The book's subtitle, Eight Principles for Creating and Preserving Integrity and Profitability Without Selling Out, only hints at its scope, as each principle is accompanied by a host of recommendations. At first glance, the principles themselves seem overly generalized and, well, a little loosey-goosey. Consider, for example, Principle One:

"The directors and executives of a company will align their personal interests with the fate of stakeholders and act in a responsible way to ensure the viability of the enterprise," states Mr. Batstone. Mr. Batstone is a founding editor of Business 2.0 magazine as well as a former CEO of a technology firm.

This sounds somewhat vacuous until Mr. Batstone enumerates the specific implications of enacting such a principle, which read like a wish list for corporate social responsibility (CSR) and socially responsible investing (SRI) advocates.

For example, he calls on companies to expense stock options. A stock option is an option to buy stock at usually a below-market price; a stock option is granted to an employee as an incentive to raise the market value of the company.

Expensing stock options means a company assigns a dollar value to the shares that employees are given the option to buy. A company would then recognize that dollar value as an expense it paid. A number of shareowner resolutions filed by SRI advocates and others this year ask companies to expense stock options.

One of the strengths of Mr. Batstone's style is that he backs up his suggestions with concise and concrete examples. In this instance, he cites the July 2002 decision by Coca-Cola (ticker: KO) to voluntarily expense options. Without bogging down his narrative trajectory, he explains that Coca-Cola valued the shares by asking multiple investment banks to place bids on the options. Those bids were used to calculate an average value for the shares.

Mr. Batstone's other suggestions similarly mirror requests made in numerous shareowner resolutions, such as those calling for independent directors and for splitting the role of CEO and board chair. Mr. Batstone calls the New York Stock Exchange's proposal to require listed companies to have at least half of their board members be independent "too tepid," but he does not stop there.

"Shareholders ought to have the right to nominate a slate of truly independent directors," he writes, echoing a measure the SRI community is currently promoting. "Surely large institutional investors--above all pension funds--would be eager to put forward the highest-quality individuals who would help to maximize company performance."

Mr. Batstone also deals directly with shareowner resolutions, advocating that shareowners should have more voice in corporate governance, in accordance with democratic ideals. He cites the example of Bristol-Myers Squibb (BMY), which has ignored the results of a resolution calling for annual board elections. The resolution has won a majority of votes for six consecutive years, including support from 69 percent of voting shareowners in 2002.

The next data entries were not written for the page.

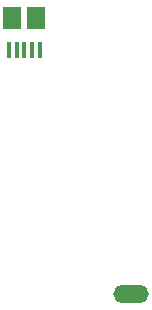
<source format=gbr>
G04 #@! TF.FileFunction,Paste,Bot*
%FSLAX46Y46*%
G04 Gerber Fmt 4.6, Leading zero omitted, Abs format (unit mm)*
G04 Created by KiCad (PCBNEW 4.0.4-stable) date 07/06/18 22:55:52*
%MOMM*%
%LPD*%
G01*
G04 APERTURE LIST*
%ADD10C,0.100000*%
%ADD11R,1.500000X1.900000*%
%ADD12R,0.400000X1.350000*%
%ADD13O,3.000000X1.500000*%
G04 APERTURE END LIST*
D10*
D11*
X136000000Y-67000000D03*
D12*
X134350000Y-69700000D03*
X133700000Y-69700000D03*
X136300000Y-69700000D03*
X135650000Y-69700000D03*
X135000000Y-69700000D03*
D11*
X134000000Y-67000000D03*
D13*
X144000000Y-90350000D03*
M02*

</source>
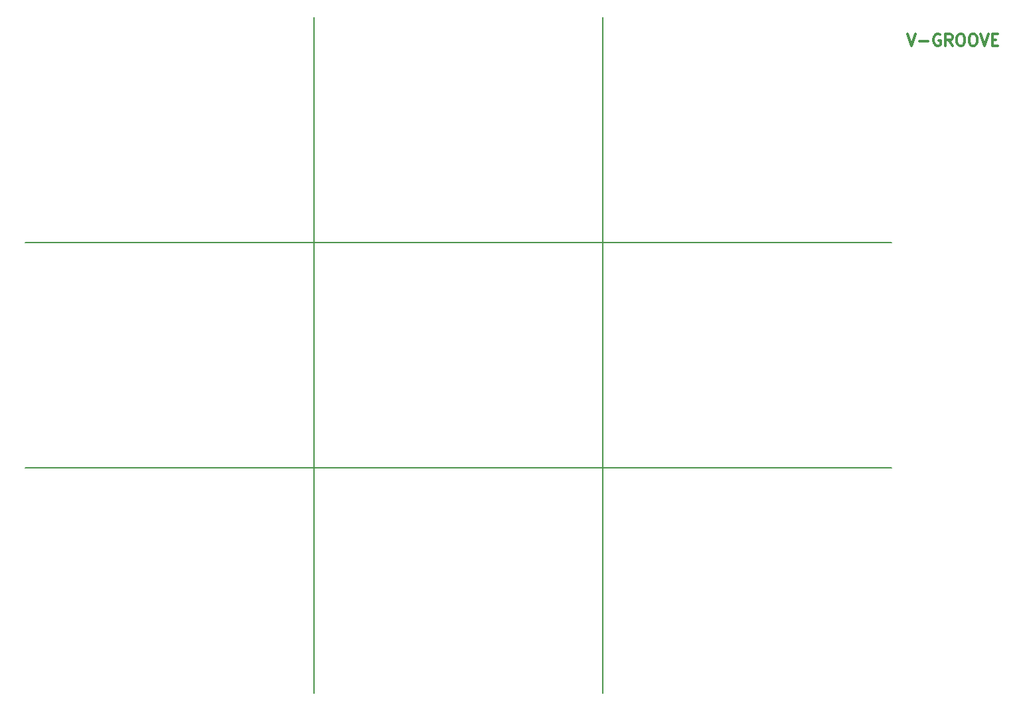
<source format=gbr>
G04 #@! TF.FileFunction,Drawing*
%FSLAX46Y46*%
G04 Gerber Fmt 4.6, Leading zero omitted, Abs format (unit mm)*
G04 Created by KiCad (PCBNEW 4.0.5+dfsg1-4) date Fri May 29 23:18:49 2020*
%MOMM*%
%LPD*%
G01*
G04 APERTURE LIST*
%ADD10C,0.100000*%
%ADD11C,0.300000*%
%ADD12C,0.200000*%
G04 APERTURE END LIST*
D10*
D11*
X214142571Y-62297571D02*
X214642571Y-63797571D01*
X215142571Y-62297571D01*
X215642571Y-63226143D02*
X216785428Y-63226143D01*
X218285428Y-62369000D02*
X218142571Y-62297571D01*
X217928285Y-62297571D01*
X217714000Y-62369000D01*
X217571142Y-62511857D01*
X217499714Y-62654714D01*
X217428285Y-62940429D01*
X217428285Y-63154714D01*
X217499714Y-63440429D01*
X217571142Y-63583286D01*
X217714000Y-63726143D01*
X217928285Y-63797571D01*
X218071142Y-63797571D01*
X218285428Y-63726143D01*
X218356857Y-63654714D01*
X218356857Y-63154714D01*
X218071142Y-63154714D01*
X219856857Y-63797571D02*
X219356857Y-63083286D01*
X218999714Y-63797571D02*
X218999714Y-62297571D01*
X219571142Y-62297571D01*
X219714000Y-62369000D01*
X219785428Y-62440429D01*
X219856857Y-62583286D01*
X219856857Y-62797571D01*
X219785428Y-62940429D01*
X219714000Y-63011857D01*
X219571142Y-63083286D01*
X218999714Y-63083286D01*
X220785428Y-62297571D02*
X221071142Y-62297571D01*
X221214000Y-62369000D01*
X221356857Y-62511857D01*
X221428285Y-62797571D01*
X221428285Y-63297571D01*
X221356857Y-63583286D01*
X221214000Y-63726143D01*
X221071142Y-63797571D01*
X220785428Y-63797571D01*
X220642571Y-63726143D01*
X220499714Y-63583286D01*
X220428285Y-63297571D01*
X220428285Y-62797571D01*
X220499714Y-62511857D01*
X220642571Y-62369000D01*
X220785428Y-62297571D01*
X222356857Y-62297571D02*
X222642571Y-62297571D01*
X222785429Y-62369000D01*
X222928286Y-62511857D01*
X222999714Y-62797571D01*
X222999714Y-63297571D01*
X222928286Y-63583286D01*
X222785429Y-63726143D01*
X222642571Y-63797571D01*
X222356857Y-63797571D01*
X222214000Y-63726143D01*
X222071143Y-63583286D01*
X221999714Y-63297571D01*
X221999714Y-62797571D01*
X222071143Y-62511857D01*
X222214000Y-62369000D01*
X222356857Y-62297571D01*
X223428286Y-62297571D02*
X223928286Y-63797571D01*
X224428286Y-62297571D01*
X224928286Y-63011857D02*
X225428286Y-63011857D01*
X225642572Y-63797571D02*
X224928286Y-63797571D01*
X224928286Y-62297571D01*
X225642572Y-62297571D01*
D12*
X212090000Y-117602000D02*
X101600000Y-117602000D01*
X101600000Y-88900000D02*
X212090000Y-88900000D01*
X138430000Y-146304000D02*
X138430000Y-60198000D01*
X175260000Y-60198000D02*
X175260000Y-146304000D01*
M02*

</source>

"Here's a modest proposal: shareholder resolutions that pass by 60 percent of the shares cast for two consecutive years should be binding," suggests Mr. Batstone.

Examples and recommendations such as these abound in the book, multiplying the eight principles into scores of relevant suggestions for infusing corporations with "soul." Quotation marks surround the term because it is extraneous to Mr. Batstone's argument. Those who agree that the corporate soul can be salvaged will find the recommendations particularly convincing, but skeptics of this notion will also find the book's argument compelling.

Looking past the book's call for the acknowledgement of a spiritual underpinning to corporate activity, the eight principles and their corollaries still function as a pragmatic blueprint for corporate reform.